Still, the inclusion of Blu-Ray has already cost Sony dearly. A shortage of laser diodes for Blu- Ray drives forced the company to slash the number of machines available in its vital Japanese and US markets, and to put off the PS3's European release until next year. These woes, as well as the massive cost of the PS3 launch, led Sony to predict that the company will lose $1.6 billion in its games business in the fiscal year that ends in March.

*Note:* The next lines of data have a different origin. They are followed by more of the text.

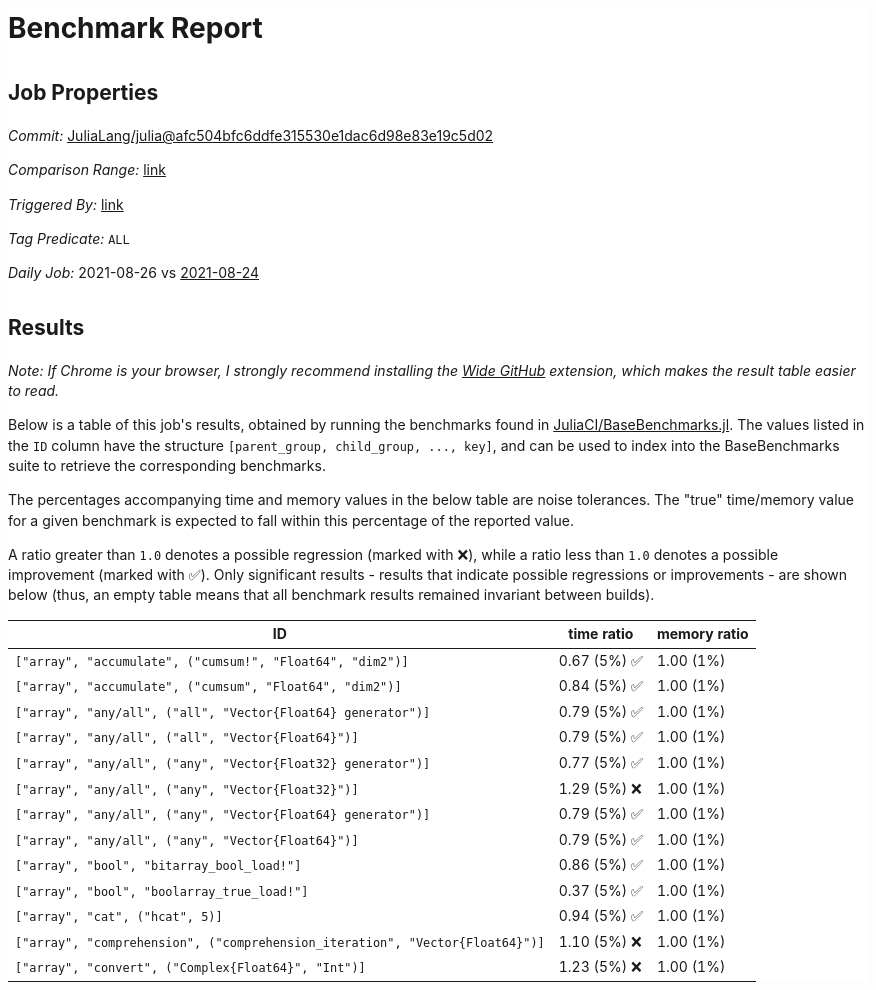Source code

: # Benchmark Report

## Job Properties

*Commit:* [JuliaLang/julia@afc504bfc6ddfe315530e1dac6d98e83e19c5d02](https://github.com/JuliaLang/julia/commit/afc504bfc6ddfe315530e1dac6d98e83e19c5d02)

*Comparison Range:* [link](https://github.com/JuliaLang/julia/compare/292f1a95e723c1a72011e525e050eaa971ee0085...afc504bfc6ddfe315530e1dac6d98e83e19c5d02)

*Triggered By:* [link](https://github.com/JuliaLang/julia/commit/afc504bfc6ddfe315530e1dac6d98e83e19c5d02#commitcomment-55490846)

*Tag Predicate:* `ALL`

*Daily Job:* 2021-08-26 vs [2021-08-24](../../2021-08/24/report.md)

## Results

*Note: If Chrome is your browser, I strongly recommend installing the [Wide GitHub](https://chrome.google.com/webstore/detail/wide-github/kaalofacklcidaampbokdplbklpeldpj?hl=en)
extension, which makes the result table easier to read.*

Below is a table of this job's results, obtained by running the benchmarks found in
[JuliaCI/BaseBenchmarks.jl](https://github.com/JuliaCI/BaseBenchmarks.jl). The values
listed in the `ID` column have the structure `[parent_group, child_group, ..., key]`,
and can be used to index into the BaseBenchmarks suite to retrieve the corresponding
benchmarks.

The percentages accompanying time and memory values in the below table are noise tolerances. The "true"
time/memory value for a given benchmark is expected to fall within this percentage of the reported value.

A ratio greater than `1.0` denotes a possible regression (marked with :x:), while a ratio less
than `1.0` denotes a possible improvement (marked with :white_check_mark:). Only significant results - results
that indicate possible regressions or improvements - are shown below (thus, an empty table means that all
benchmark results remained invariant between builds).

| ID | time ratio | memory ratio |
|----|------------|--------------|
| `["array", "accumulate", ("cumsum!", "Float64", "dim2")]` | 0.67 (5%) :white_check_mark: | 1.00 (1%)  |
| `["array", "accumulate", ("cumsum", "Float64", "dim2")]` | 0.84 (5%) :white_check_mark: | 1.00 (1%)  |
| `["array", "any/all", ("all", "Vector{Float64} generator")]` | 0.79 (5%) :white_check_mark: | 1.00 (1%)  |
| `["array", "any/all", ("all", "Vector{Float64}")]` | 0.79 (5%) :white_check_mark: | 1.00 (1%)  |
| `["array", "any/all", ("any", "Vector{Float32} generator")]` | 0.77 (5%) :white_check_mark: | 1.00 (1%)  |
| `["array", "any/all", ("any", "Vector{Float32}")]` | 1.29 (5%) :x: | 1.00 (1%)  |
| `["array", "any/all", ("any", "Vector{Float64} generator")]` | 0.79 (5%) :white_check_mark: | 1.00 (1%)  |
| `["array", "any/all", ("any", "Vector{Float64}")]` | 0.79 (5%) :white_check_mark: | 1.00 (1%)  |
| `["array", "bool", "bitarray_bool_load!"]` | 0.86 (5%) :white_check_mark: | 1.00 (1%)  |
| `["array", "bool", "boolarray_true_load!"]` | 0.37 (5%) :white_check_mark: | 1.00 (1%)  |
| `["array", "cat", ("hcat", 5)]` | 0.94 (5%) :white_check_mark: | 1.00 (1%)  |
| `["array", "comprehension", ("comprehension_iteration", "Vector{Float64}")]` | 1.10 (5%) :x: | 1.00 (1%)  |
| `["array", "convert", ("Complex{Float64}", "Int")]` | 1.23 (5%) :x: | 1.00 (1%)  |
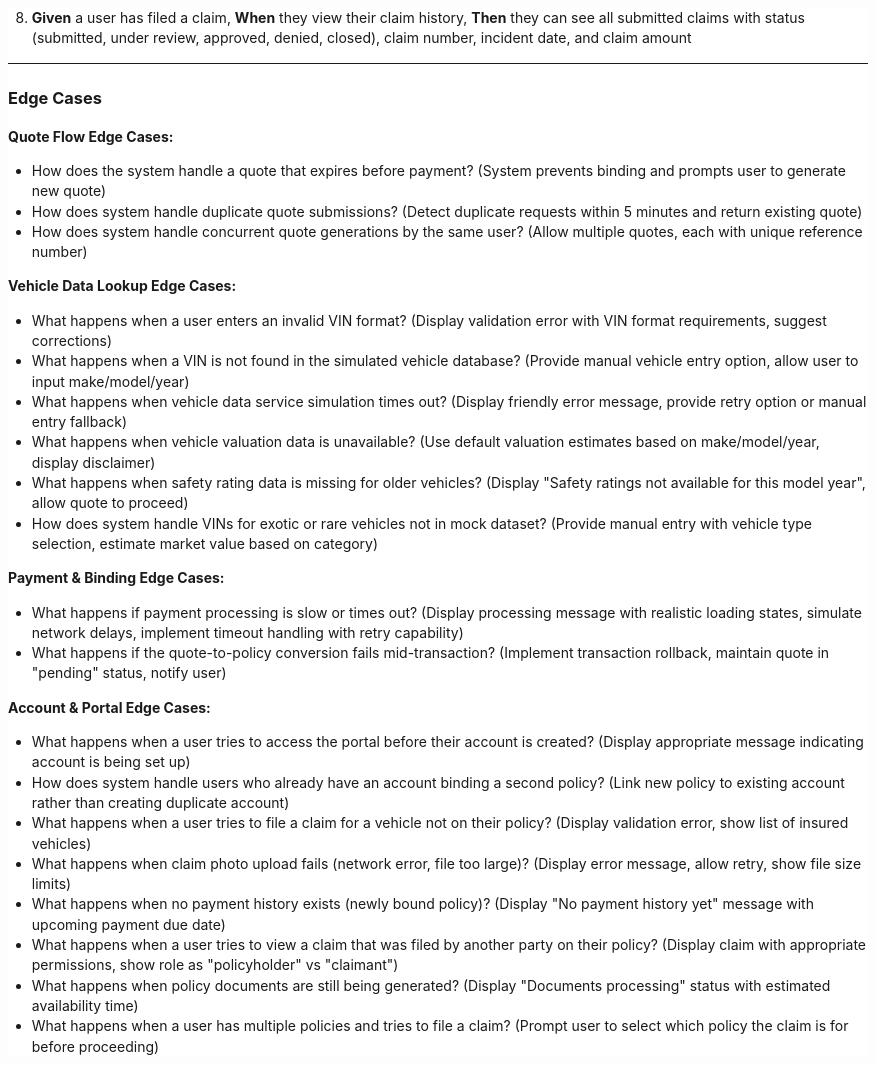 8. **Given** a user has filed a claim, **When** they view their claim history, **Then** they can see all submitted claims with status (submitted, under review, approved, denied, closed), claim number, incident date, and claim amount

---

### Edge Cases

**Quote Flow Edge Cases:**
- How does the system handle a quote that expires before payment? (System prevents binding and prompts user to generate new quote)
- How does system handle duplicate quote submissions? (Detect duplicate requests within 5 minutes and return existing quote)
- How does system handle concurrent quote generations by the same user? (Allow multiple quotes, each with unique reference number)

**Vehicle Data Lookup Edge Cases:**
- What happens when a user enters an invalid VIN format? (Display validation error with VIN format requirements, suggest corrections)
- What happens when a VIN is not found in the simulated vehicle database? (Provide manual vehicle entry option, allow user to input make/model/year)
- What happens when vehicle data service simulation times out? (Display friendly error message, provide retry option or manual entry fallback)
- What happens when vehicle valuation data is unavailable? (Use default valuation estimates based on make/model/year, display disclaimer)
- What happens when safety rating data is missing for older vehicles? (Display "Safety ratings not available for this model year", allow quote to proceed)
- How does system handle VINs for exotic or rare vehicles not in mock dataset? (Provide manual entry with vehicle type selection, estimate market value based on category)

**Payment & Binding Edge Cases:**
- What happens if payment processing is slow or times out? (Display processing message with realistic loading states, simulate network delays, implement timeout handling with retry capability)
- What happens if the quote-to-policy conversion fails mid-transaction? (Implement transaction rollback, maintain quote in "pending" status, notify user)

**Account & Portal Edge Cases:**
- What happens when a user tries to access the portal before their account is created? (Display appropriate message indicating account is being set up)
- How does system handle users who already have an account binding a second policy? (Link new policy to existing account rather than creating duplicate account)
- What happens when a user tries to file a claim for a vehicle not on their policy? (Display validation error, show list of insured vehicles)
- What happens when claim photo upload fails (network error, file too large)? (Display error message, allow retry, show file size limits)
- What happens when no payment history exists (newly bound policy)? (Display "No payment history yet" message with upcoming payment due date)
- What happens when a user tries to view a claim that was filed by another party on their policy? (Display claim with appropriate permissions, show role as "policyholder" vs "claimant")
- What happens when policy documents are still being generated? (Display "Documents processing" status with estimated availability time)
- What happens when a user has multiple policies and tries to file a claim? (Prompt user to select which policy the claim is for before proceeding)
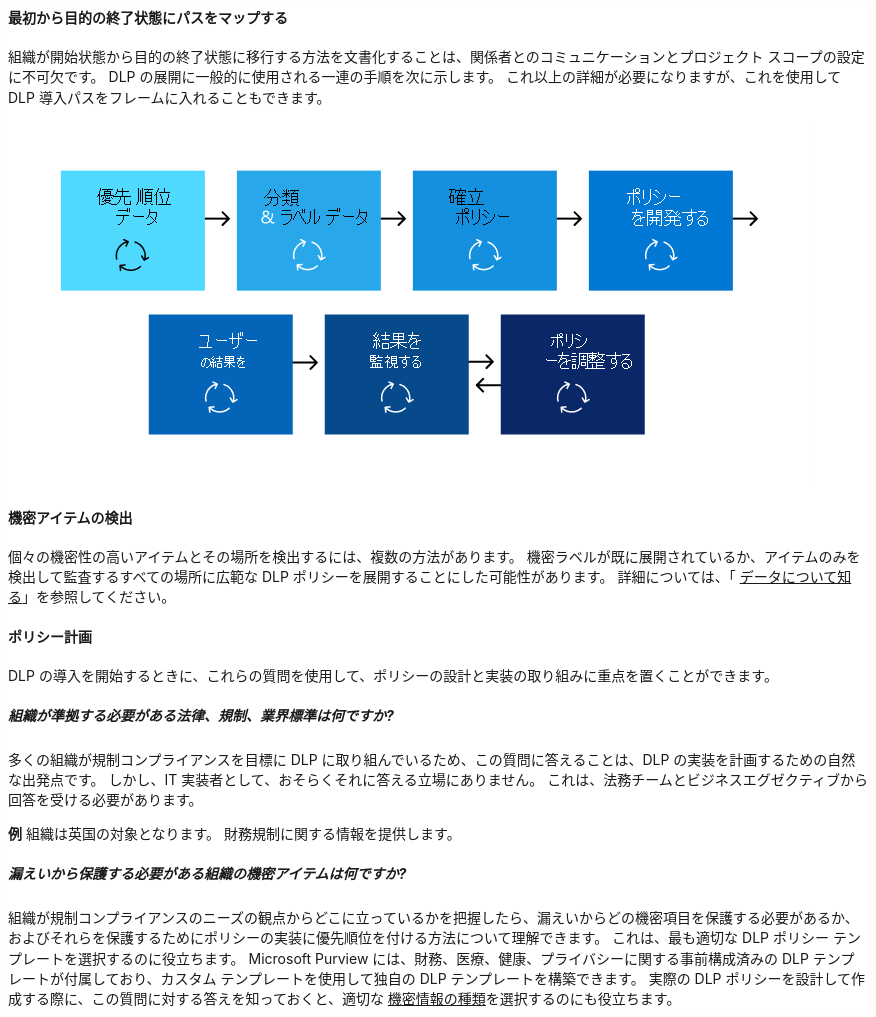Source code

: #### <a name="map-out-path-from-start-to-desired-end-state"></a>最初から目的の終了状態にパスをマップする

組織が開始状態から目的の終了状態に移行する方法を文書化することは、関係者とのコミュニケーションとプロジェクト スコープの設定に不可欠です。 DLP の展開に一般的に使用される一連の手順を次に示します。 これ以上の詳細が必要になりますが、これを使用して DLP 導入パスをフレームに入れることもできます。

![DLP を展開するための一般的な順序を示す図。](../media/dlp-deployment-planning.png)

#### <a name="sensitive-item-discovery"></a>機密アイテムの検出

個々の機密性の高いアイテムとその場所を検出するには、複数の方法があります。 機密ラベルが既に展開されているか、アイテムのみを検出して監査するすべての場所に広範な DLP ポリシーを展開することにした可能性があります。 詳細については、「 [データについて知る](information-protection.md#know-your-data)」を参照してください。

#### <a name="policy-planning"></a>ポリシー計画

DLP の導入を開始するときに、これらの質問を使用して、ポリシーの設計と実装の取り組みに重点を置くことができます。

##### <a name="what-laws-regulations-and-industry-standards-must-your-organization-comply-with"></a>組織が準拠する必要がある法律、規制、業界標準は何ですか?

多くの組織が規制コンプライアンスを目標に DLP に取り組んでいるため、この質問に答えることは、DLP の実装を計画するための自然な出発点です。 しかし、IT 実装者として、おそらくそれに答える立場にありません。 これは、法務チームとビジネスエグゼクティブから回答を受ける必要があります。 
 
**例** 組織は英国の対象となります。 財務規制に関する情報を提供します。


##### <a name="what-sensitive-items-does-your-organization-have-that-must-be-protected-from-leakage"></a>漏えいから保護する必要がある組織の機密アイテムは何ですか?

組織が規制コンプライアンスのニーズの観点からどこに立っているかを把握したら、漏えいからどの機密項目を保護する必要があるか、およびそれらを保護するためにポリシーの実装に優先順位を付ける方法について理解できます。 これは、最も適切な DLP ポリシー テンプレートを選択するのに役立ちます。 Microsoft Purview には、財務、医療、健康、プライバシーに関する事前構成済みの DLP テンプレートが付属しており、カスタム テンプレートを使用して独自の DLP テンプレートを構築できます。 実際の DLP ポリシーを設計して作成する際に、この質問に対する答えを知っておくと、適切な [機密情報の種類](sensitive-information-type-learn-about.md#learn-about-sensitive-information-types)を選択するのにも役立ちます。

Once the first flush of gadget lust has faded, cooler consumers may wonder whether they should not hold off for a while. The PS3 will launch with a relatively paltry catalog of about 20 games, compared to more than 60 for Nintendo Corp.'s upcoming console, the Wii. Since its debut last year, Microsoft Co.'s Xbox 360 console has built up a library of about 160 games. And Sony admitted yesterday that some of the 8,000 games created for the original PlayStation and the PS2 won't work on the PS3, though it said that future software upgrades may fix many of the incompatibilities.

Jeff Brown, spokesman for Electronic Arts Inc., the world's leading maker of game software, said that first-generation PS3 games will generally be underwhelming, because programmers need more time to master the machine's capabilities.

Brown said truly impressive games for the new console probably won't appear until next year.

Such talk doesn't trouble Hirai, who said the PS3's success has little to do with how well it sells this Christmas season.

"We look at this business as being more of a marathon," he said.